One of the best things about the good old JPEG is that it is fairly simple to fit the video to the recipient device in real time. Imagine that we have a few 5 MP H.264 cameras in our system. 99% of the time, the video is placed on disk, never to be looked at. So 99% of the time, JPEG is worse than H.264 (apples to apples, H.264 is better but sometimes you crave oranges). If the client always connects via a fast connection, and always has good resolution on his device, then fine; stay with H.264, but what if sometimes you connect via a low-res device (phone), or have low bandwidth (phone and ADSL)?

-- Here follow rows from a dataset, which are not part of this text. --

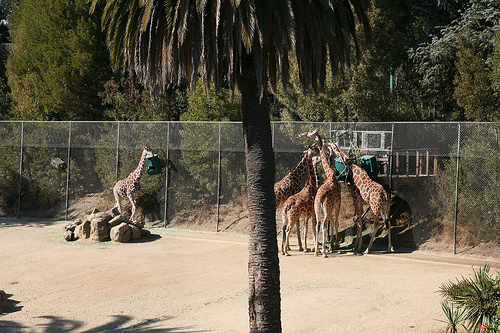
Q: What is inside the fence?
A: Giraffes.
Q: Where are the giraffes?
A: Inside the fence.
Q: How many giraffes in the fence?
A: Five.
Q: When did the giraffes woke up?
A: This morning.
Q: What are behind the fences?
A: Trees.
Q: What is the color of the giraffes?
A: Brown.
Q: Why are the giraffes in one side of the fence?
A: Eating.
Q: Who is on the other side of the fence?
A: No one.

Mindlessly streaming H.264 over a low bandwidth connection will be a horrific experience. You can’t use YouTube as a reference, because YouTube is playing back recorded video and thus the latency can be extremely high. The problem with H.264 is that you need ALL the bits and pieces, otherwise the quality will degrade and you will experience “ghosting”, so if the server has a 10 MB GOP, containing 2 seconds of video, then you need to wait until you get the whole thing, which could take a while. Then you need to decode the first frame of the GOP, which gives you a 1920×1080 frame. This frame is then brutally scaled down to 640×480. Assume that it takes 10 seconds to process the entire 2 second GOP (sending, decoding and scaling), now you are already 8 seconds behind real time, so we need to skip ahead 4 GOPs to avoid the latency building up, making the video look very, very strange.
To resolve this, the NVR must support multiple streaming profiles, which means that the camera must support them too, or alternatively, the NVR must be able to transcode the video on the fly, while not jeopardizing the recording. And – by the way – all of this tweaking and turning knobs is to be done by someone who is already struggling with a fairly complex piece of kit.
Transcoding H.264 to H.264 is an expensive proposition (the encoding bit). It can be done, for sure, but it will come at the cost of other features in the app as development resources are directed towards solving this particular problem. Transcoding H.264 to MJPEG is much more flexible, and since MJPEG is supported on a wide range of browsers making it fairly simple to create a mobile app.
Sure, with infinite development resources, we could do everything, but lets stay within the realms of reality.